◆ **Exercise instructions**: In the records, rewrite the lines between the one holding "- As readers (i.e. general users), they want to view their" and the one holding "- As admins, they", inclusive, replacing "appointments" with "bookings" and leaving everything else the same.

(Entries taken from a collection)
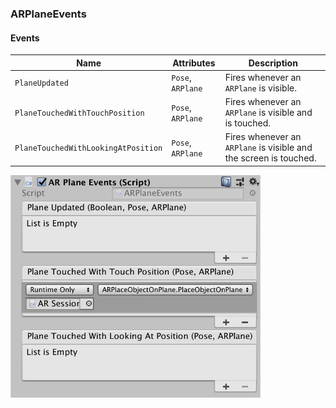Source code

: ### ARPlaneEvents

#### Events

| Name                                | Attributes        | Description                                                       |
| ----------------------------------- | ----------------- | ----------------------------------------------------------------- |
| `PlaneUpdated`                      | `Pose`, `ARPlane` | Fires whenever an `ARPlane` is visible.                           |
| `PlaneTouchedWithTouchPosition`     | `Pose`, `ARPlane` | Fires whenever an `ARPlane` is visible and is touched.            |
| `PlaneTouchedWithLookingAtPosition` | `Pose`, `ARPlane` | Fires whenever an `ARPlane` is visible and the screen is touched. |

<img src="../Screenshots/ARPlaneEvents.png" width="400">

---

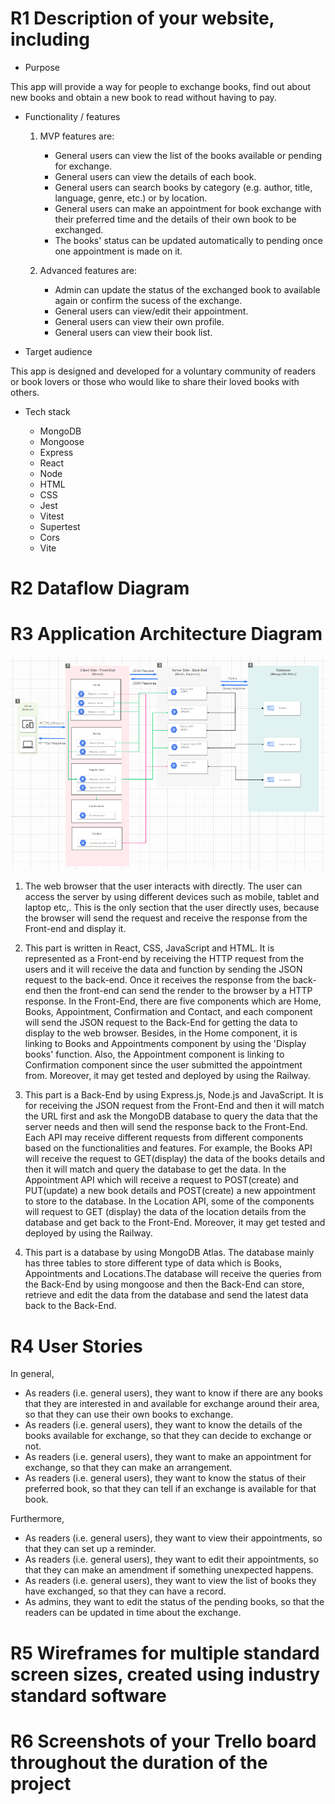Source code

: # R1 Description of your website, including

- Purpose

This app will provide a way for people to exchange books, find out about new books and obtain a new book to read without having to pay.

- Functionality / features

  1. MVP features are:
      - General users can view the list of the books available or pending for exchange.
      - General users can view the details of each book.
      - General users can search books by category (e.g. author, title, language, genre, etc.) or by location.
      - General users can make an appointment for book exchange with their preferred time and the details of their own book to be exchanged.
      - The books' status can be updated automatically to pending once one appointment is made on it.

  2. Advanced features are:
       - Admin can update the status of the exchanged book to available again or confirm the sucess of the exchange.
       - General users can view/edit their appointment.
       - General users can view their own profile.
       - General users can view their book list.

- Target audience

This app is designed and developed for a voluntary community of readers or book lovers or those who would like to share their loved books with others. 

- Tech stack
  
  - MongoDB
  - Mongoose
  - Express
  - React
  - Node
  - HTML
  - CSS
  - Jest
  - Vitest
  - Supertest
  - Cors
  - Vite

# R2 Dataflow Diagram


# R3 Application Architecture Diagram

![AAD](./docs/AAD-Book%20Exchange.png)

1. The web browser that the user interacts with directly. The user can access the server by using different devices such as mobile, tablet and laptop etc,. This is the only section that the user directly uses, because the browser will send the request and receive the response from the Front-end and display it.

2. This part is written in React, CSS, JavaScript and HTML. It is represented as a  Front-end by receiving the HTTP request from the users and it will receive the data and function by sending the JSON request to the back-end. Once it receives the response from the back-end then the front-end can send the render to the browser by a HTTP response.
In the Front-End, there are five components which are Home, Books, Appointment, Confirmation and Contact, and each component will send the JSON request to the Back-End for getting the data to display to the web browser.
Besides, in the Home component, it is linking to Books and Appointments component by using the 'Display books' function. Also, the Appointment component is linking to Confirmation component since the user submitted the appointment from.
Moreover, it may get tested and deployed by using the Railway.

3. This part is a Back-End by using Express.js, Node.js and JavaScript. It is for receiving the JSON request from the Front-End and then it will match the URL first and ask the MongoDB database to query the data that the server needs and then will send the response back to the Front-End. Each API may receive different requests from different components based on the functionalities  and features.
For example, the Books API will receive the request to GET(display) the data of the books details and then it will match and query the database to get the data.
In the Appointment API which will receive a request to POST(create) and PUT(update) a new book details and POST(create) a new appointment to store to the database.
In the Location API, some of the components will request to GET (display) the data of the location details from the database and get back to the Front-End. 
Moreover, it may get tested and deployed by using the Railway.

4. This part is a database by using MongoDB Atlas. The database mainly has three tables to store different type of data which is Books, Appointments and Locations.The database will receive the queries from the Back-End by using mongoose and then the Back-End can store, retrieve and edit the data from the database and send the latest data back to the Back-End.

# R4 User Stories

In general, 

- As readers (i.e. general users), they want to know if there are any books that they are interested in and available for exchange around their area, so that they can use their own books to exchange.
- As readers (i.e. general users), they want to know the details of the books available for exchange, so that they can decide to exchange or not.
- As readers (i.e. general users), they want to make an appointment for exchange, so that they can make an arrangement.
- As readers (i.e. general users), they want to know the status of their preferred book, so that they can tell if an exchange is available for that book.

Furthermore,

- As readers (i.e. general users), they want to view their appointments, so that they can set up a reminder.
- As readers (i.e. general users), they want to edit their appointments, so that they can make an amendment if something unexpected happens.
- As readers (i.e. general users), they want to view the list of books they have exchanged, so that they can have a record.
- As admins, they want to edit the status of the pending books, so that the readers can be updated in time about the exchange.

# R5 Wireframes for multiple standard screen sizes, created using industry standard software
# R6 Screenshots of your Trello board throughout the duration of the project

◆ **Reply**:
- As readers (i.e. general users), they want to view their bookings, so that they can set up a reminder.
- As readers (i.e. general users), they want to edit their bookings, so that they can make an amendment if something unexpected happens.
- As readers (i.e. general users), they want to view the list of books they have exchanged, so that they can have a record.
- As admins, they want to edit the status of the pending books, so that the readers can be updated in time about the exchange.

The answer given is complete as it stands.